Companies are convincing regulators, but will doctors use them, and will providers pay for them?
The makers of the Alzheimer’s disease antibody treatment Leqembi (lecanemab) have convinced regulators in the US to upgrade its status to full approval, based on further trial data received after the anti-amyloid antibody was granted accelerated approval in January.
This means the drug may now be made available through the US’s national Medicare healthcare scheme, while other insurance providers will make their own judgements about whether and how they cover it.
Meanwhile, results from trials of Eli Lilly’s similar antibody, donanemab, have shown similar abilities to clear amyloid from patients’ brains, and slow their cognitive decline in the early stages of Alzheimer’s. The company will now apply for regulatory approval in the US.
These results are definitely encouraging. They confirm (after decades of failures) that pharmaceutical intervention can have a measurable effect on a massively debilitating disease. But it’s also worth keeping in perspective that these drugs provide a modest slowing of the disease’s (so-far) inevitable progress – by just a few months over the course of an 18 month trial. They are not cures, and cannot reverse any loss of cognitive ability.
They also come at relatively high cost, both financially and in terms of medical resources. They involve monthly intravenous infusions, and patients must be regularly monitored for side effects, including undergoing brain scans to check for swelling or bleeding.
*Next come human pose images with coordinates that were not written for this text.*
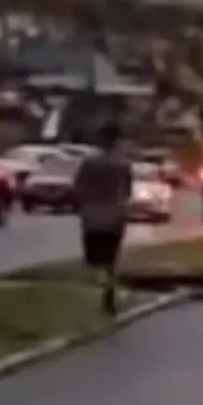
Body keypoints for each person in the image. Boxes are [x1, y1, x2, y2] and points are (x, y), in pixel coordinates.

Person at [73, 122, 133, 314]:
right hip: (114, 215)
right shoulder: (123, 164)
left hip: (92, 215)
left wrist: (84, 203)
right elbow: (127, 191)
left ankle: (99, 293)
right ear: (117, 141)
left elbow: (79, 186)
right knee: (110, 258)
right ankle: (108, 292)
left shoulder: (90, 163)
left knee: (93, 258)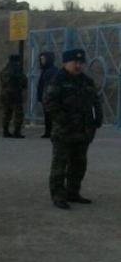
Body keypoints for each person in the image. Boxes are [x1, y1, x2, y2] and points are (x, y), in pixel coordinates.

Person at [45, 48, 103, 210]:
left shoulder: (86, 81)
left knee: (79, 164)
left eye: (80, 62)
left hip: (83, 131)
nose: (78, 65)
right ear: (65, 63)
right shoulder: (58, 80)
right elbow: (50, 104)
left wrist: (98, 119)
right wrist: (64, 120)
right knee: (60, 165)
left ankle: (73, 192)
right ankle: (58, 195)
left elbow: (95, 102)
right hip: (64, 132)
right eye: (74, 62)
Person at [0, 54, 27, 138]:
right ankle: (16, 132)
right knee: (18, 113)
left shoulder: (4, 69)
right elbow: (23, 81)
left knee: (6, 113)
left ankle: (5, 131)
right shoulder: (17, 69)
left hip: (4, 93)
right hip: (15, 93)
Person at [37, 51, 58, 139]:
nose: (42, 61)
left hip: (50, 97)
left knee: (51, 115)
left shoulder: (52, 71)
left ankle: (51, 132)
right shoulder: (45, 70)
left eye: (43, 59)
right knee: (47, 115)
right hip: (46, 97)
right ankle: (48, 132)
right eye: (41, 59)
Biogen and Eisai seem to have convinced the US Food and Drug Administration (FDA) that, in the absence of anything better, these antibodies are worth a try. The next few months and years will determine whether physicians and the holders of the purse strings agree that the benefits justify the administrative, financial and side-effect burden.
It will likewise be pivotal to see what regulators elsewhere around the world make of lecanemab and those antibodies that follow. The European Medicines Agency (EMA) was much more circumspect that its US counterpart when considering Biogen–Eisai’s first-generation Alzheimer’s antibody. While the FDA allowed Aduhelm (aducanumab) onto the US market in 2021 (admittedly with various restrictions under its accelerated approval pathway), the EMA rejected it for lack of sufficient benefit, and Biogen withdrew its application for approval. In the end, it has effectively failed to convince doctors and healthcare providers of its value.
The clinical trial data for lecanemab and donanemab are definitely stronger and more convincing than for aducanumab, but the clinical benefits remain modest and the side-effect threats remain. As ever, it comes down to the balance between benefit and risk.